(Saved data entries)

☆ ☆ ☆

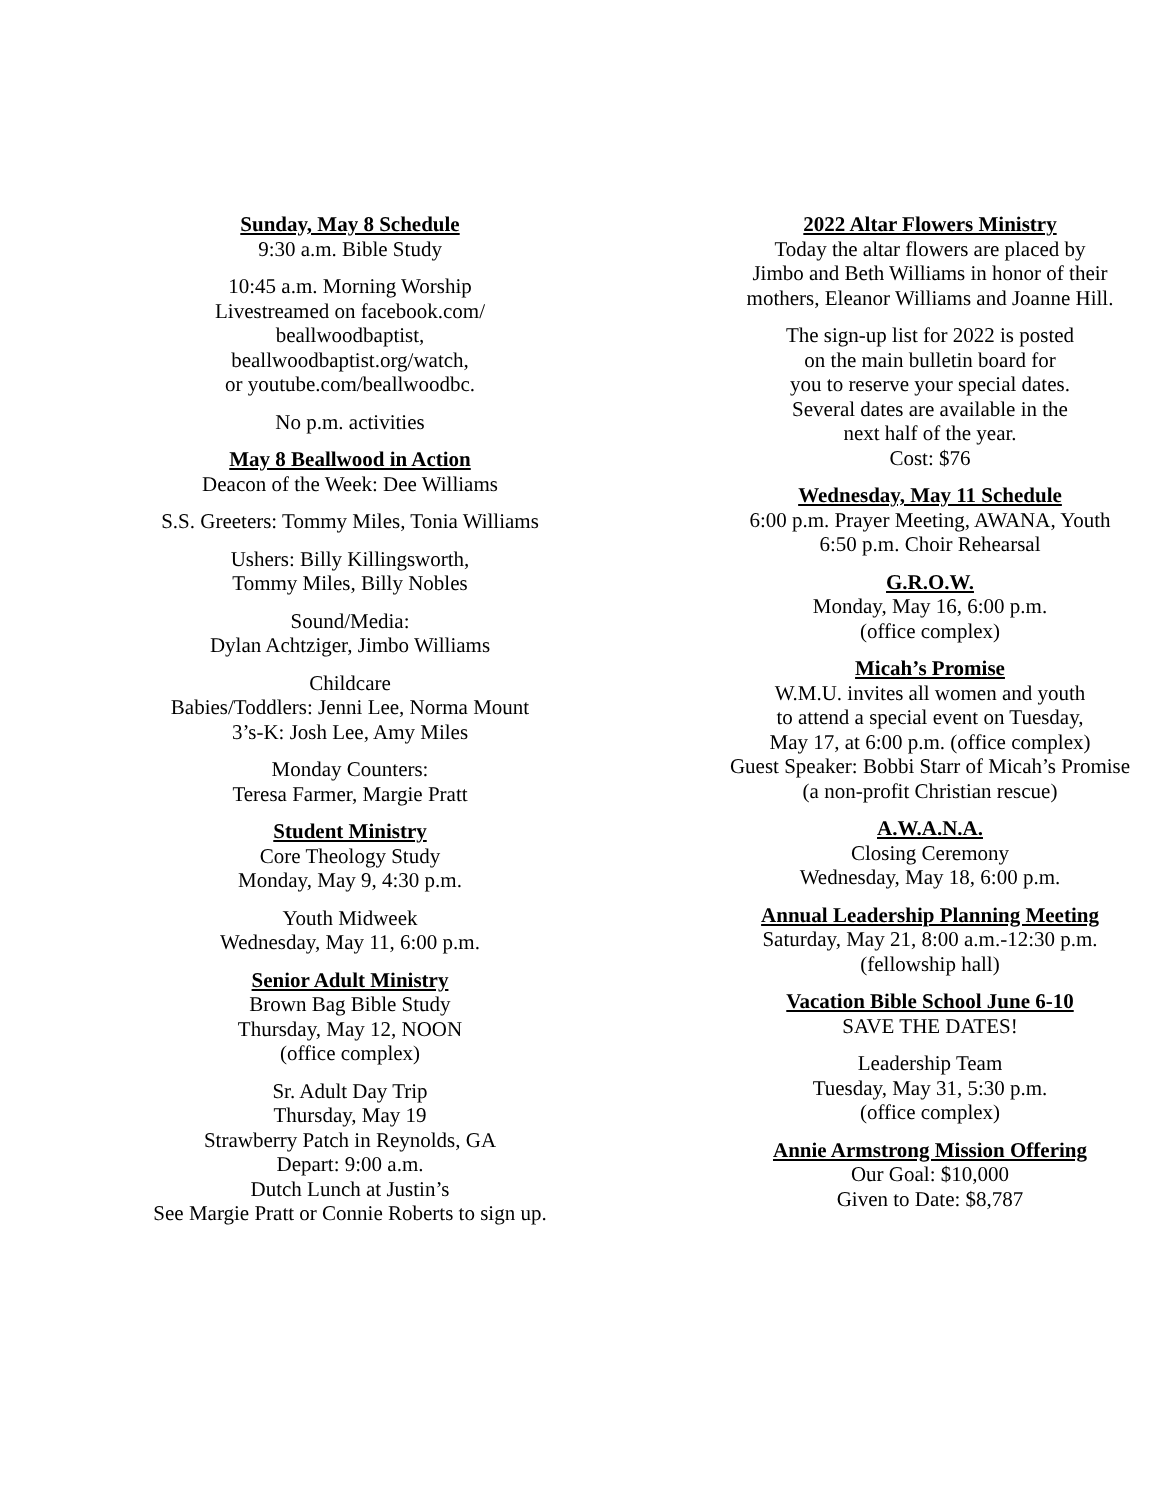Sunday, May 8 Schedule
9:30 a.m. Bible Study
10:45 a.m. Morning Worship
Livestreamed on facebook.com/
beallwoodbaptist,
beallwoodbaptist.org/watch,
or youtube.com/beallwoodbc.
No p.m. activities
May 8 Beallwood in Action
Deacon of the Week: Dee Williams
S.S. Greeters: Tommy Miles, Tonia Williams
Ushers: Billy Killingsworth,
Tommy Miles, Billy Nobles
Sound/Media:
Dylan Achtziger, Jimbo Williams
Childcare
Babies/Toddlers: Jenni Lee, Norma Mount
3’s-K: Josh Lee, Amy Miles
Monday Counters:
Teresa Farmer, Margie Pratt
Student Ministry
Core Theology Study
Monday, May 9, 4:30 p.m.
Youth Midweek
Wednesday, May 11, 6:00 p.m.
Senior Adult Ministry
Brown Bag Bible Study
Thursday, May 12, NOON
(office complex)
Sr. Adult Day Trip
Thursday, May 19
Strawberry Patch in Reynolds, GA
Depart: 9:00 a.m.
Dutch Lunch at Justin’s
See Margie Pratt or Connie Roberts to sign up.
2022 Altar Flowers Ministry
Today the altar flowers are placed by
Jimbo and Beth Williams in honor of their
mothers, Eleanor Williams and Joanne Hill.
The sign-up list for 2022 is posted
on the main bulletin board for
you to reserve your special dates.
Several dates are available in the
next half of the year.
Cost: $76
Wednesday, May 11 Schedule
6:00 p.m. Prayer Meeting, AWANA, Youth
6:50 p.m. Choir Rehearsal
G.R.O.W.
Monday, May 16, 6:00 p.m.
(office complex)
Micah’s Promise
W.M.U. invites all women and youth
to attend a special event on Tuesday,
May 17, at 6:00 p.m. (office complex)
Guest Speaker: Bobbi Starr of Micah’s Promise
(a non-profit Christian rescue)
A.W.A.N.A.
Closing Ceremony
Wednesday, May 18, 6:00 p.m.
Annual Leadership Planning Meeting
Saturday, May 21, 8:00 a.m.-12:30 p.m.
(fellowship hall)
Vacation Bible School June 6-10
SAVE THE DATES!
Leadership Team
Tuesday, May 31, 5:30 p.m.
(office complex)
Annie Armstrong Mission Offering
Our Goal: $10,000
Given to Date: $8,787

☆ ☆ ☆

EXERCISE AIM » The answer consists only of the lines from the one containing "W.M.U. invites all women and youth" to the end of the records, each written out exactly.

RESPONSE TO THE EXERCISE »
W.M.U. invites all women and youth
to attend a special event on Tuesday,
May 17, at 6:00 p.m. (office complex)
Guest Speaker: Bobbi Starr of Micah’s Promise
(a non-profit Christian rescue)
A.W.A.N.A.
Closing Ceremony
Wednesday, May 18, 6:00 p.m.
Annual Leadership Planning Meeting
Saturday, May 21, 8:00 a.m.-12:30 p.m.
(fellowship hall)
Vacation Bible School June 6-10
SAVE THE DATES!
Leadership Team
Tuesday, May 31, 5:30 p.m.
(office complex)
Annie Armstrong Mission Offering
Our Goal: $10,000
Given to Date: $8,787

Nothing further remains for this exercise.